As the supervisor of a large apartment complex, I take care of a lot of things, from leaky toilets to cleaning the streets to fixing air conditioners, but opossum control is a new one on me.
I got a call from one of my favorite tenants. Mrs. Hernandez is a sweet older widow who always takes the time to say “hello” to her neighbors and remembers details about their life. “How is your sick puppy, Rocco?” she asks the oldest Johnson boy. Or, “How was your job interview?” she asks Brandon Thompson. But, she never goes on and on about her own life or pulls out pictures of her grandchildren without being asked. She even organized an apartment-wide barbeque a couple of weeks ago, and got more people to come than I had expected. She has a special way about her that just makes you love her.
She rarely calls me with any needs, because she told me she doesn’t like to impose. I’ve insisted that it is not only my job to fix things in her apartment, but it is my pleasure to help her out. But, she still hesitates, so I like to stop by and check in on her every week to make sure everything’s running smoothly.
So, I was surprised when she called me this morning. I was doubly surprised when she said, “I really don’t know how to say this, but I think I need opossum control or a plumber.” Confused, I decided to investigate it myself before calling a professional opossum removal service or a plumber, and grabbed my ever-ready tool bag and thick gloves.
When I got there, she looked embarrassed as she led me back to her bathroom and directed my attention to her tub. A tiny opossum baby was actually stuck inside the drain. Its hind legs had slipped in between the large drain holes.
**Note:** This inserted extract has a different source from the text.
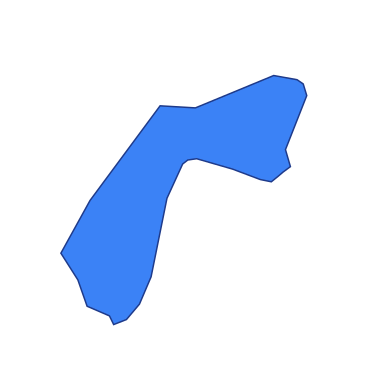 outline of San Antonio Aguas Calientes, Sacatepéquez, Guatemala, rotated 247°
{"feature_id": "79465075B38855532318009", "entity_name": "San Antonio Aguas Calientes", "entity_type": "district", "adm_level": 2, "iso_a3": "GTM", "parent_name": "Guatemala", "parent_adm1": "Sacatepéquez", "projection": "equal_earth", "projection_center": [-90.785, 14.552], "detail": "fine", "context": "isolated", "style": "filled", "palette": "blue", "viewbox_px": 384, "rotation_deg": 247, "n_neighbors": 0, "source": "geoboundaries", "source_scale": "gbopen_adm2", "svg_char_len": 486}
<svg xmlns="http://www.w3.org/2000/svg" viewBox="0 0 384 384"><g transform="rotate(247 192 192)"><path d="M186.9,47.4L155.7,52.6L127.8,50.8L110.2,67.6L100.6,68.1L100.2,81.8L109.3,99.8L129.9,121.2L196.0,166.5L221.4,194.3L223.1,200.6L220.8,209.3L197.2,238.3L176.8,259.7L170.4,269.0L172.8,277.4L174.7,283.4L176.9,292.5L194.5,294.6L235.9,335.3L248.0,336.6L254.3,332.6L267.3,312.7L268.1,228.0L283.8,196.3L224.1,94.9L186.9,47.4Z" fill="#3b82f6" stroke="#1e3a8a" stroke-width="1.5"/></g></svg>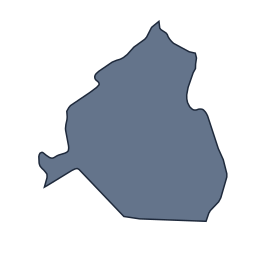 the border of Cordillera, rotated 83°
{"feature_id": "PRY-604", "entity_name": "Cordillera", "entity_type": "Department", "adm_level": 1, "iso_a3": "PRY", "parent_name": "Paraguay", "parent_adm1": "", "projection": "robinson", "projection_center": [-57.018, -25.289], "detail": "fine", "context": "isolated", "style": "filled", "palette": "slate", "viewbox_px": 256, "rotation_deg": 83, "n_neighbors": 0, "source": "natural_earth", "source_scale": "10m", "svg_char_len": 1450}
<svg xmlns="http://www.w3.org/2000/svg" viewBox="0 0 256 256"><g transform="rotate(83 128 128)"><path d="M230.1,61.9L219.6,127.5L215.3,142.9L163.1,181.7L162.0,183.4L162.2,185.7L163.3,188.9L175.5,215.7L175.7,216.3L176.5,218.2L167.6,214.5L166.0,214.2L163.8,214.1L161.5,215.4L159.4,216.8L157.9,218.1L156.6,219.0L155.1,219.9L153.5,220.3L152.0,220.5L145.5,220.0L143.8,219.4L142.3,218.4L141.7,216.8L141.8,215.8L142.6,214.9L145.2,212.4L147.8,209.4L148.4,208.1L148.7,207.0L148.6,205.9L148.3,204.9L147.0,202.0L146.4,200.1L145.3,193.8L144.6,191.7L143.3,190.0L140.6,189.3L138.4,189.2L122.6,190.2L120.8,190.1L117.0,189.2L112.1,187.5L109.6,187.0L103.9,186.7L100.6,184.3L98.7,182.3L88.2,161.7L83.9,154.2L81.5,151.4L80.2,151.3L79.2,151.6L78.1,152.4L76.7,153.8L75.8,154.4L74.5,154.8L73.1,154.8L71.6,154.2L70.2,153.0L68.1,150.0L60.7,135.7L59.4,131.0L58.8,127.3L57.6,124.1L55.0,119.8L48.5,112.4L42.0,100.6L40.0,98.4L31.4,92.6L30.7,91.9L25.9,84.3L32.8,84.3L34.4,83.3L38.4,78.6L40.1,77.6L42.2,77.1L44.8,75.9L47.3,74.3L49.5,72.5L59.8,58.0L61.9,52.1L66.9,51.5L72.7,53.1L77.2,53.8L81.1,56.6L95.0,63.4L102.3,65.7L106.3,66.1L110.1,65.8L114.4,64.2L116.7,62.4L117.9,61.0L118.3,59.7L118.4,58.7L118.4,57.7L118.0,56.1L117.9,55.2L118.0,53.9L118.3,52.5L118.7,51.6L119.4,50.8L121.3,49.4L123.0,48.5L125.8,47.5L159.4,40.9L171.1,37.3L185.4,35.5L188.7,35.9L208.6,44.4L212.3,47.0L220.1,56.5L221.2,57.2L222.2,58.1L230.1,61.9Z" fill="#64748b" stroke="#1e293b" stroke-width="1.5"/></g></svg>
Every time it struggled to free itself, its tiny paws would just slip on the wet tub surface, and it would slip down just a little further.
Mrs. Hernandez said she had no idea where the mother was or how the opossum even got inside her apartment. She and I agreed it probably got separated from its mother and then crawled in through her open window. This was definitely a first for me, though. I considered doing my own opossum control, by putting on the thick gloves, pulling the animal out of the drain, and popping it in the tool box to safely take it outside. But, what would I do with it once I got it outside? If I just released it, would it die alone? Would it be easy prey for other animals? Mrs. Hernandez had obviously considered this, too, and she was mortified at the idea of a helpless baby opossum. Partly to ease my own conscience and partly to appease sweet Mrs. Hernandez, I agreed to call a professional opossum removal service. Mrs. Hernandez even made me some ice tea as we waited for them to arrive.